Another year, another relaunch at Marvel comics: on Tuesday, it was announced that it is revamping its output with a project called Fresh Start. Its May launch will be, by my count, Marvel’s seventh or eighth fresh start since 2012, coming just months after the company last rebooted its characters, in September 2017’s Marvel Legacy line, and cementing the company’s reputation as the serial monogamist of the comic book industry.

Over the past couple of years Marvel has made some genuinely significant changes to its core characters: it replaced billionaire inventor Tony Stark in the Iron Man costume with a 15-year-old black girl, Riri Williams; deemed Thor unworthy to wield the hammer Mjolnir and passed the mantle to love interest Jane Foster; and in the most divisive storyline ever, “revealed” that Captain America was a secret sleeper agent for Nazi analogue, Hydra. But Fresh Start is a back-to-basics approach, restoring the original versions of Marvel’s triumvirate, as well as bringing back a dead one: the deceased Bruce Banner, who will reclaim his position as Hulk from current jolly green incumbent, Amadeus Cho.

In a video, Marvel editor in chief CB Cebulski proclaimed that he’s “never seen more excitement and more enthusiasm for where Marvel comics is going this year”, adding that there hasn’t been “such an overarching line-wide change of talent” since … the Marvel NOW! revamp of so long ago (2012).

A number of problems at Marvel led to this revamp. The big one is that most of the characters involved have appeared in Marvel’s movies or TV series (or are about to), including Black Panther, Doctor Strange, Captain Marvel, Ant-Man and the Wasp, Luke Cage, Jessica Jones and Daredevil. Yes, perhaps it makes sense for Marvel comics to mirror what’s going on in the multiplexes if it wants to migrate movie buffs to the printed territories. But new readers who are introduced to the characters by the movies should have their eyes opened to the possibilities of what can be done in comics, which eclipse even the biggest Hollywood special effects budget. They should be offered a wider universe, not just a mirror one. Making the source material reflect the adaptations feels like putting the cart before the horse.

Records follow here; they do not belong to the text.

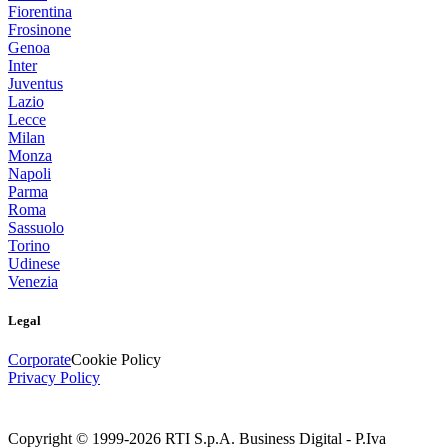
Fiorentina
Frosinone
Genoa
Inter
Juventus
Lazio
Lecce
Milan
Monza
Napoli
Parma
Roma
Sassuolo
Torino
Udinese
Venezia
Legal
Corporate
Cookie Policy
Privacy Policy
Copyright © 1999-
2026
RTI S.p.A. Business Digital - P.Iva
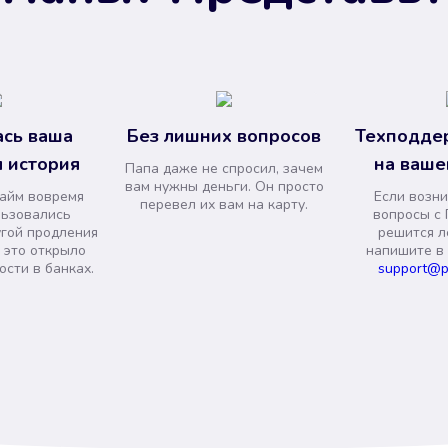
сь ваша
Без лишних вопросов
Техподде
 история
на ваше
Папа даже не спросил, зачем
вам нужны деньги. Он просто
займ вовремя
Если возни
перевел их вам на карту.
льзовались
вопросы с 
угой продления
решится л
и это открыло
напишите в
сти в банках.
support@p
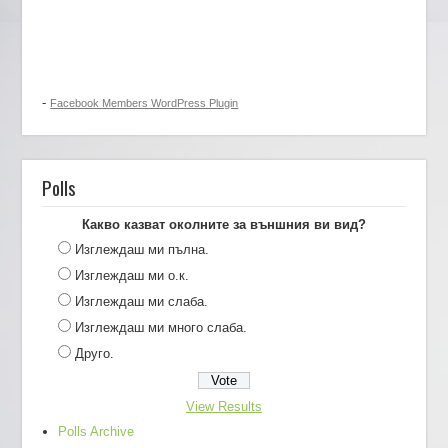
-
Facebook Members WordPress Plugin
Polls
Какво казват околните за външния ви вид?
Изглеждаш ми пълна.
Изглеждаш ми о.к.
Изглеждаш ми слаба.
Изглеждаш ми много слаба.
Друго.
View Results
Polls Archive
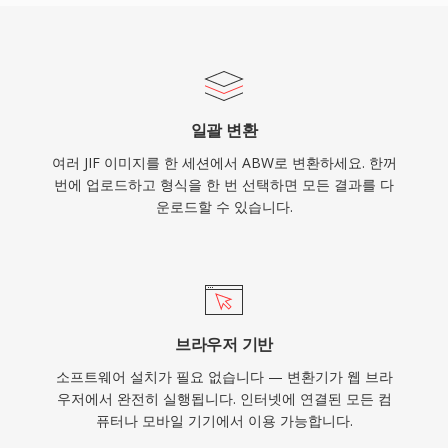
일괄 변환
여러 JIF 이미지를 한 세션에서 ABW로 변환하세요. 한꺼
번에 업로드하고 형식을 한 번 선택하면 모든 결과를 다
운로드할 수 있습니다.
브라우저 기반
소프트웨어 설치가 필요 없습니다 — 변환기가 웹 브라
우저에서 완전히 실행됩니다. 인터넷에 연결된 모든 컴
퓨터나 모바일 기기에서 이용 가능합니다.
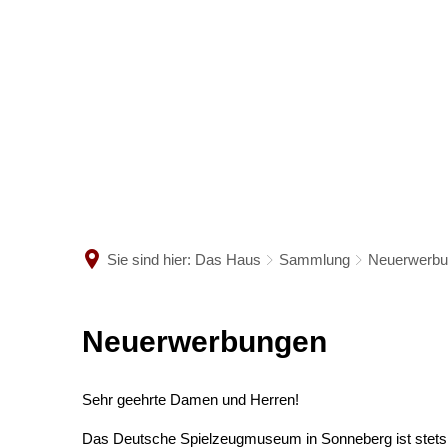
DAS HAUS
BE
Ein kurzer Steckbrief
Öffn
Sammlung
Eintr
Sie sind hier:
Das Haus
Sammlung
Neuerwerbu
Bibliothek
Besu
Neuerwerbungen
Neuerwerbungen
Satzungen & Gebühren
Führ
Das Team
Audi
Sehr geehrte Damen und Herren!
Das Deutsche Spielzeugmuseum in Sonneberg ist stets 
Praktika & Facharbeiten
Anfa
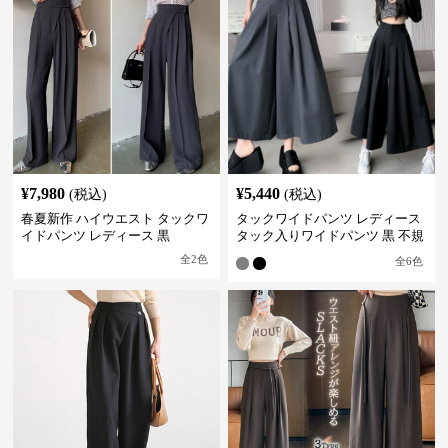
¥
7,980
¥
5,440
(税込)
(税込)
春夏新作 ハイウエスト タックワ
タックワイドパンツ レディース
イドパンツ レディース 黒
タック入りワイドパンツ 黒 不規
則デザイン
全
2
色
全
6
色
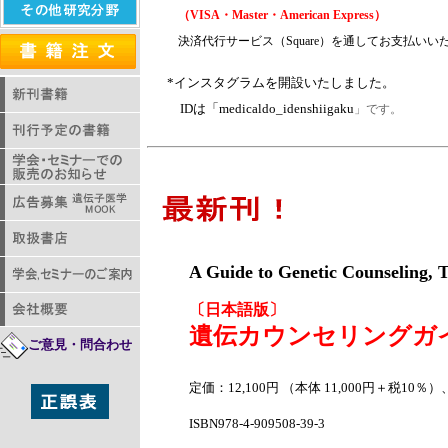
（VISA・Master・American Express）
決済代行サービス（Square）を通してお支払いい
*インスタグラムを開設いたしました。
IDは「medicaldo_idenshiigaku
」です。
A Guide to Genetic Counseling, T
〔日本語版〕
遺伝カウンセリングガ
ご意見・問合わせ
定価：12,100円 （本体 11,000円＋税10％）
ISBN978-4-909508-39-3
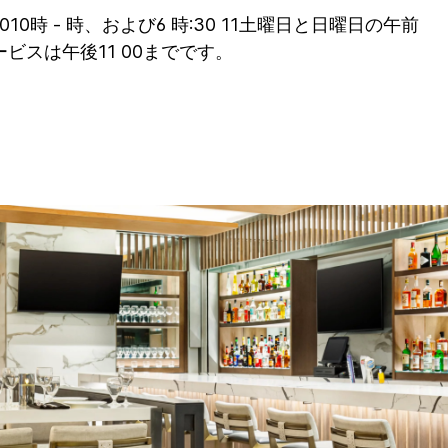
時 - 時、および6 時:30 11土曜日と日曜日の午前
サービスは午後11 00までです。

There was also the negative reaction to last year’s Marvel Legacy reboot, which introduced the infamous Captain-America-as-Nazi storyline. Many readers were appalled by the move, which fell around the time Marvel’s vice president of sales complained that the studio’s attempts to diversifying its universe by adding more female, black, Asian and LGBT characters was not going down well with the core readership. Brian Michael Bendis, one of the company’s star writers and the creator of Iron Man’s female replacement Iron Heart and the Miles Morales African-Latino version of Spider-Man, has since left for rivals DC Comics. And two gay characters with their own titles – Iceman and America Chavez – had their books cancelled at the end of 2017, not long after an industry breakfast that Marvel hosted for comic shop owners at New York Comic Con, where some retailers lambasted the diverse additions, with one repeatedly insisting that kids didn’t want to come in to his store and buy a comic that featured “Iceman kissing dudes”.

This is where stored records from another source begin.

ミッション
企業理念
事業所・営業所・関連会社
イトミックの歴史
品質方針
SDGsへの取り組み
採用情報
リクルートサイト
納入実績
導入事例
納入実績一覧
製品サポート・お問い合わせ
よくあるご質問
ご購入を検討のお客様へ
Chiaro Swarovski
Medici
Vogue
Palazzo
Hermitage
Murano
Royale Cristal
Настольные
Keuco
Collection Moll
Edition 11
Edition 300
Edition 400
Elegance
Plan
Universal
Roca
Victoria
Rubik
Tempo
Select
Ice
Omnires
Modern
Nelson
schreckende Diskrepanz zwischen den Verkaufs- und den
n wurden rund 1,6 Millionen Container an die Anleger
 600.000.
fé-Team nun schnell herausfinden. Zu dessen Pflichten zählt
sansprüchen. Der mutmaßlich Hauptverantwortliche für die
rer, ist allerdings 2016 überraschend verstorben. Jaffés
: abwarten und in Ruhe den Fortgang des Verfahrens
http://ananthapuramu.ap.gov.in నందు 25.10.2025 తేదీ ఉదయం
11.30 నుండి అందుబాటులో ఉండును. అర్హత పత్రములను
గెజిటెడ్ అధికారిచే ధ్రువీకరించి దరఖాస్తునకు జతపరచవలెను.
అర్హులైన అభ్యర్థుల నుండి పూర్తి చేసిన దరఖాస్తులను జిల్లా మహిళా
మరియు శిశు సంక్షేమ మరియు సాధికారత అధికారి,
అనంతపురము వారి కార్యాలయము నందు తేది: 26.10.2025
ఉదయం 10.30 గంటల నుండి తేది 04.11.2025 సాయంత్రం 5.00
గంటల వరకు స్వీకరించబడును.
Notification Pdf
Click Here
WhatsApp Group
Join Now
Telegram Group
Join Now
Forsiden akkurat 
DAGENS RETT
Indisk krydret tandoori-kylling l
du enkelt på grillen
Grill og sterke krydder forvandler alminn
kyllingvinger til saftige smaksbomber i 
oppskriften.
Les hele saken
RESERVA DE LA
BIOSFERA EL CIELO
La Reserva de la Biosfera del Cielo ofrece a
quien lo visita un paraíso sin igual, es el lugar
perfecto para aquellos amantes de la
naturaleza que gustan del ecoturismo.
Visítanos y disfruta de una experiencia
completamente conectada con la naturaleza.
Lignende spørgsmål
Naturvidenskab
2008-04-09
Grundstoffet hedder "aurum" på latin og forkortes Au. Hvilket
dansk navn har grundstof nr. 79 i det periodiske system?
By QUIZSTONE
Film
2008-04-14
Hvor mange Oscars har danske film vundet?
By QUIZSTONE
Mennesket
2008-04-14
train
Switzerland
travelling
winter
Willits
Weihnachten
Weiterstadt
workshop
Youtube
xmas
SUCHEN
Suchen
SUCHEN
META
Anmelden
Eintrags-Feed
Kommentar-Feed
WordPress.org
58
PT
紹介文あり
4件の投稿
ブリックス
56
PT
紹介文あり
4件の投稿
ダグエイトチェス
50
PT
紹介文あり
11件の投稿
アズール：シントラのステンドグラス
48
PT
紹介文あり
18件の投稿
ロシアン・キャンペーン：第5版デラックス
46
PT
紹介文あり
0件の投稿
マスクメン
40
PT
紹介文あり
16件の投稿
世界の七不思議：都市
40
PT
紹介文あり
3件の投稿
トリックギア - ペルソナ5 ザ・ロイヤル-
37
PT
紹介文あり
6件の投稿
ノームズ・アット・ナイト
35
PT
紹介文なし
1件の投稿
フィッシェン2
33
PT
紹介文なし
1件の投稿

If Marvel is indeed pandering to a more conservative readership that has grumbled incessantly about the proliferation of black, LGBT and female characters in recent years, then – given the phenomenal box office success of Black Panther this last week – there’s something decidedly rotten in the state of Fresh Start.

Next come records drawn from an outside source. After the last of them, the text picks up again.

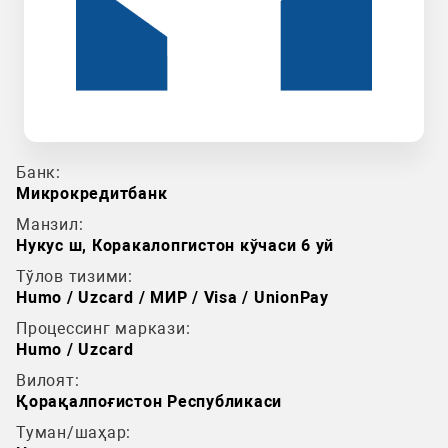
Банк:
Микрокредитбанк
Манзил:
Нукус ш, Коракалопгистон кўчаси 6 уй
Тўлов тизими:
Humo / Uzcard / МИР / Visa / UnionPay
Процессинг маркази:
Humo / Uzcard
Вилоят:
Қорақалпоғистон Республикаси
Туман/шаҳар:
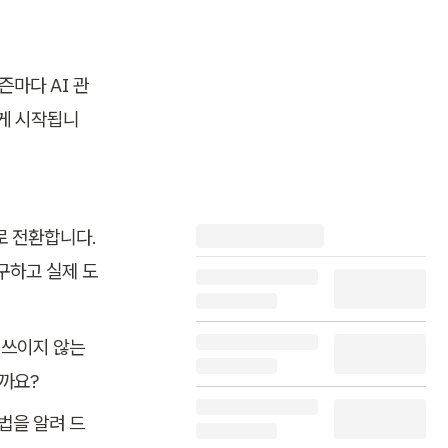
즌마다 AI 관
않게 시작됩니
에 따르면, 기업의 25%만이 AI 파일럿의 40% 이상을 실제 운영으로 전환합니다. 
구하고 실제 도
쓰이지 않는 
울까요?
법을 알려 드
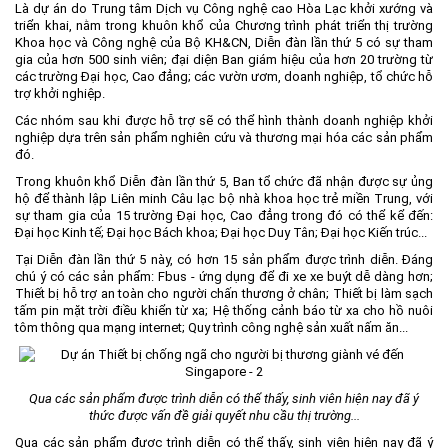
Là dự án do Trung tâm Dịch vụ Công nghệ cao Hòa Lạc khởi xướng và
Môi trường
triển khai, nằm trong khuôn khổ của Chương trình phát triển thị trường
Khoa học và Công nghệ của Bộ KH&CN, Diễn đàn lần thứ 5 có sự tham
Quy hoạch - Xây dựng
gia của hơn 500 sinh viên; đại diện Ban giám hiệu của hơn 20 trường từ
các trường Đại học, Cao đẳng; các vườn ươm, doanh nghiệp, tổ chức hỗ
Ưu đãi đầu tư
trợ khởi nghiệp.
Công nghệ và Sản phẩm
Các nhóm sau khi được hỗ trợ sẽ có thể hình thành doanh nghiệp khởi
nghiệp dựa trên sản phẩm nghiên cứu và thương mại hóa các sản phẩm
Văn bản khác
đó.
Trong khuôn khổ Diễn đàn lần thứ 5, Ban tổ chức đã nhận được sự ủng
hộ để thành lập Liên minh Câu lạc bộ nhà khoa học trẻ miền Trung, với
sự tham gia của 15 trường Đại học, Cao đẳng trong đó có thể kể đến:
Đại học Kinh tế; Đại học Bách khoa; Đại học Duy Tân; Đại học Kiến trúc...
Tại Diễn đàn lần thứ 5 này, có hơn 15 sản phẩm được trình diễn. Đáng
chú ý có các sản phẩm: Fbus - ứng dụng để đi xe xe buýt dễ dàng hơn;
Thiết bị hỗ trợ an toàn cho người chấn thương ở chân; Thiết bị làm sạch
tấm pin mặt trời điều khiển từ xa; Hệ thống cảnh báo từ xa cho hồ nuôi
tôm thông qua mạng internet; Quy trình công nghệ sản xuất nấm ăn...
Qua các sản phẩm được trình diễn có thể thấy, sinh viên hiện nay đã ý
thức được vấn đề giải quyết nhu cầu thị trường...
Qua các sản phẩm được trình diễn có thể thấy, sinh viên hiện nay đã ý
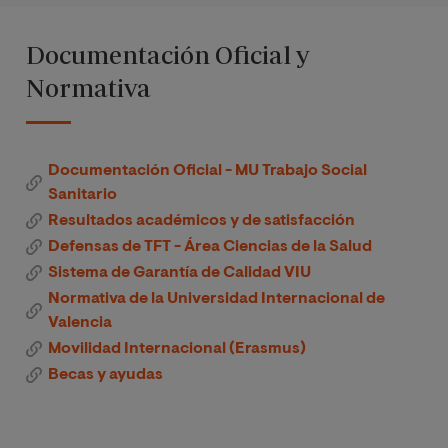
Documentación Oficial y
Normativa
Documentación Oficial - MU Trabajo Social
Sanitario
Resultados académicos y de satisfacción
Defensas de TFT - Área Ciencias de la Salud
Sistema de Garantía de Calidad VIU
Normativa de la Universidad Internacional de
Valencia
Movilidad Internacional (Erasmus)
Becas y ayudas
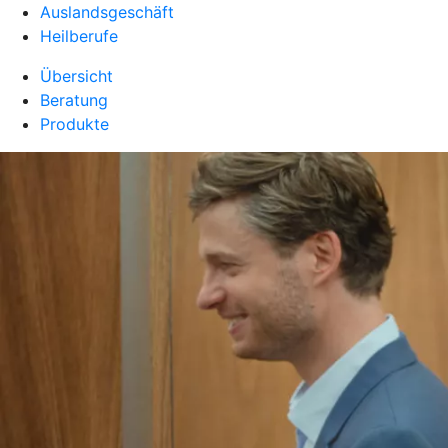
Auslandsgeschäft
Heilberufe
Übersicht
Beratung
Produkte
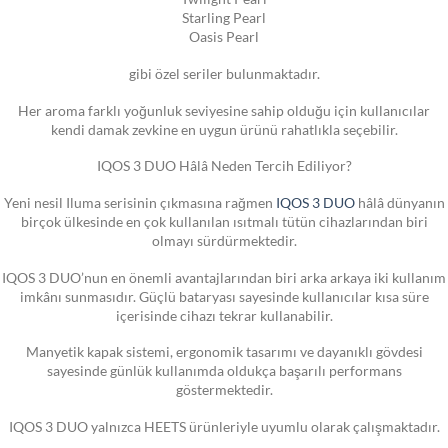
Starling Pearl
Oasis Pearl
gibi özel seriler bulunmaktadır.
Her aroma farklı yoğunluk seviyesine sahip olduğu için kullanıcılar
kendi damak zevkine en uygun ürünü rahatlıkla seçebilir.
IQOS 3 DUO Hâlâ Neden Tercih Ediliyor?
Yeni nesil Iluma serisinin çıkmasına rağmen
IQOS 3 DUO
hâlâ dünyanın
birçok ülkesinde en çok kullanılan ısıtmalı tütün cihazlarından biri
olmayı sürdürmektedir.
IQOS 3 DUO’nun en önemli avantajlarından biri arka arkaya iki kullanım
imkânı sunmasıdır. Güçlü bataryası sayesinde kullanıcılar kısa süre
içerisinde cihazı tekrar kullanabilir.
Manyetik kapak sistemi, ergonomik tasarımı ve dayanıklı gövdesi
sayesinde günlük kullanımda oldukça başarılı performans
göstermektedir.
IQOS 3 DUO yalnızca HEETS ürünleriyle uyumlu olarak çalışmaktadır.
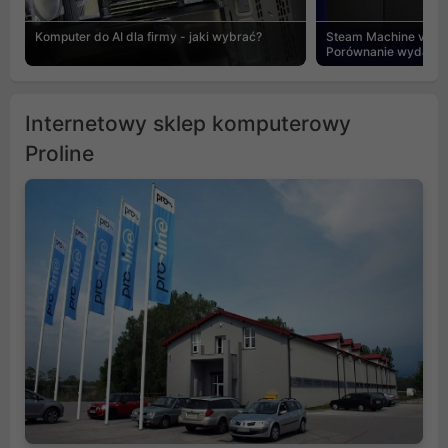
Komputer do AI dla firmy - jaki wybrać?
Steam Machine vs PC
Porównanie wydajnośc
Internetowy sklep komputerowy
Proline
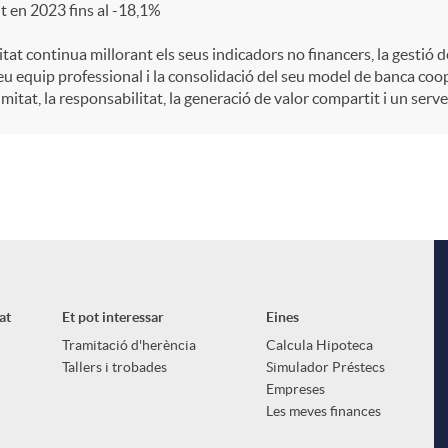
t en 2023 fins al -18,1%
itat continua millorant els seus indicadors no financers, la gestió
eu equip professional i la consolidació del seu model de banca coo
mitat, la responsabilitat, la generació de valor compartit i un serve
at
Et pot interessar
Eines
Tramitació d'herència
Calcula Hipoteca
Tallers i trobades
Simulador Préstecs
Empreses
Les meves finances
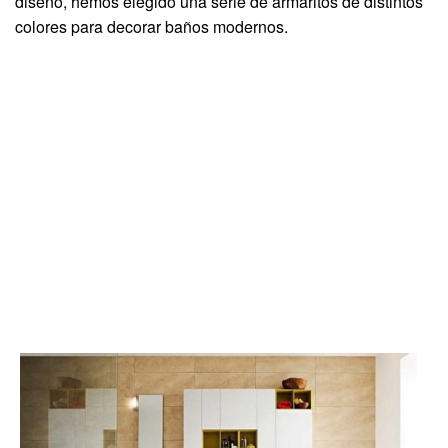
diseño, hemos elegido una serie de armaritos de distintos
colores para decorar baños modernos.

Maybe they’ll get back some of white, male Middle America that’s drifted away, but comics are and should be progressive and transgressive. Rather than winning back that demographic, Marvel’s execs should perhaps be looking at the news footage of those astonishing survivors of the Parkland school shooting in Florida, and listening to what those kids are saying about change and reform. As far as I’m concerned, Marvel, that should be your market.